Turn every line of the rows below into a numbered list, one line per number, leaving out the blank lines.

* Material for this task:
== Segment start ==
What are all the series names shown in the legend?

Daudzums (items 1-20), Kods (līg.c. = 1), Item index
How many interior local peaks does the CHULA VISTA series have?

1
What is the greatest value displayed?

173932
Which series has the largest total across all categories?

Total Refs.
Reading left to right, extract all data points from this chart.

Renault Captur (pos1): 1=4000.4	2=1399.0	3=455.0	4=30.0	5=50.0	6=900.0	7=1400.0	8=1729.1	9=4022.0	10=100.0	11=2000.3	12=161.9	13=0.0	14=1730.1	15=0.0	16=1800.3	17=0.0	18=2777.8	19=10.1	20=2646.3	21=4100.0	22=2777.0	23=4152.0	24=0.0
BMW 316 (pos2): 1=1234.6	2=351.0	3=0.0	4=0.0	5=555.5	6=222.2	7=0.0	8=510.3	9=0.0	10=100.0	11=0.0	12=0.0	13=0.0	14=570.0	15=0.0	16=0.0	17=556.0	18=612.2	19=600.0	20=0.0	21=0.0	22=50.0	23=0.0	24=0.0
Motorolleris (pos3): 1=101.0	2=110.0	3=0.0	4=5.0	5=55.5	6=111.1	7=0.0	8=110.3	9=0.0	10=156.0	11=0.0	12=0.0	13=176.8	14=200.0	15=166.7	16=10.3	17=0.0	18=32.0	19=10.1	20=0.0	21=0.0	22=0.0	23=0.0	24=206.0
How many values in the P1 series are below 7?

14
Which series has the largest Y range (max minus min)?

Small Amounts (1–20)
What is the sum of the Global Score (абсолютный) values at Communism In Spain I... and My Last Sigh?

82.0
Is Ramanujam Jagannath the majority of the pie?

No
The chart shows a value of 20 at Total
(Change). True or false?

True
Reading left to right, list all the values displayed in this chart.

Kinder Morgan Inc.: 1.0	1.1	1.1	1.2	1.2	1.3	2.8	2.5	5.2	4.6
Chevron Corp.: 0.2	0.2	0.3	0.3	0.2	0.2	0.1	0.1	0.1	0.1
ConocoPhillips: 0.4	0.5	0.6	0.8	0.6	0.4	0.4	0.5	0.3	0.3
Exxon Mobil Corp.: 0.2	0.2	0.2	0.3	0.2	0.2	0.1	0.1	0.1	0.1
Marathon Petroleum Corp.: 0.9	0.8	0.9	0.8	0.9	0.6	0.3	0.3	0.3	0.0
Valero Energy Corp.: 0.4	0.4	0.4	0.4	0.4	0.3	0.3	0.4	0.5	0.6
== Segment end ==
* Written solution:
1. What are all the series names shown in the legend?
2. Daudzums (items 1-20), Kods (līg.c. = 1), Item index
3. How many interior local peaks does the CHULA VISTA series have?
4. 1
5. What is the greatest value displayed?
6. 173932
7. Which series has the largest total across all categories?
8. Total Refs.
9. Reading left to right, extract all data points from this chart.
10. Renault Captur (pos1): 1=4000.4	2=1399.0	3=455.0	4=30.0	5=50.0	6=900.0	7=1400.0	8=1729.1	9=4022.0	10=100.0	11=2000.3	12=161.9	13=0.0	14=1730.1	15=0.0	16=1800.3	17=0.0	18=2777.8	19=10.1	20=2646.3	21=4100.0	22=2777.0	23=4152.0	24=0.0
11. BMW 316 (pos2): 1=1234.6	2=351.0	3=0.0	4=0.0	5=555.5	6=222.2	7=0.0	8=510.3	9=0.0	10=100.0	11=0.0	12=0.0	13=0.0	14=570.0	15=0.0	16=0.0	17=556.0	18=612.2	19=600.0	20=0.0	21=0.0	22=50.0	23=0.0	24=0.0
12. Motorolleris (pos3): 1=101.0	2=110.0	3=0.0	4=5.0	5=55.5	6=111.1	7=0.0	8=110.3	9=0.0	10=156.0	11=0.0	12=0.0	13=176.8	14=200.0	15=166.7	16=10.3	17=0.0	18=32.0	19=10.1	20=0.0	21=0.0	22=0.0	23=0.0	24=206.0
13. How many values in the P1 series are below 7?
14. 14
15. Which series has the largest Y range (max minus min)?
16. Small Amounts (1–20)
17. What is the sum of the Global Score (абсолютный) values at Communism In Spain I... and My Last Sigh?
18. 82.0
19. Is Ramanujam Jagannath the majority of the pie?
20. No
21. The chart shows a value of 20 at Total
22. (Change). True or false?
23. True
24. Reading left to right, list all the values displayed in this chart.
25. Kinder Morgan Inc.: 1.0	1.1	1.1	1.2	1.2	1.3	2.8	2.5	5.2	4.6
26. Chevron Corp.: 0.2	0.2	0.3	0.3	0.2	0.2	0.1	0.1	0.1	0.1
27. ConocoPhillips: 0.4	0.5	0.6	0.8	0.6	0.4	0.4	0.5	0.3	0.3
28. Exxon Mobil Corp.: 0.2	0.2	0.2	0.3	0.2	0.2	0.1	0.1	0.1	0.1
29. Marathon Petroleum Corp.: 0.9	0.8	0.9	0.8	0.9	0.6	0.3	0.3	0.3	0.0
30. Valero Energy Corp.: 0.4	0.4	0.4	0.4	0.4	0.3	0.3	0.4	0.5	0.6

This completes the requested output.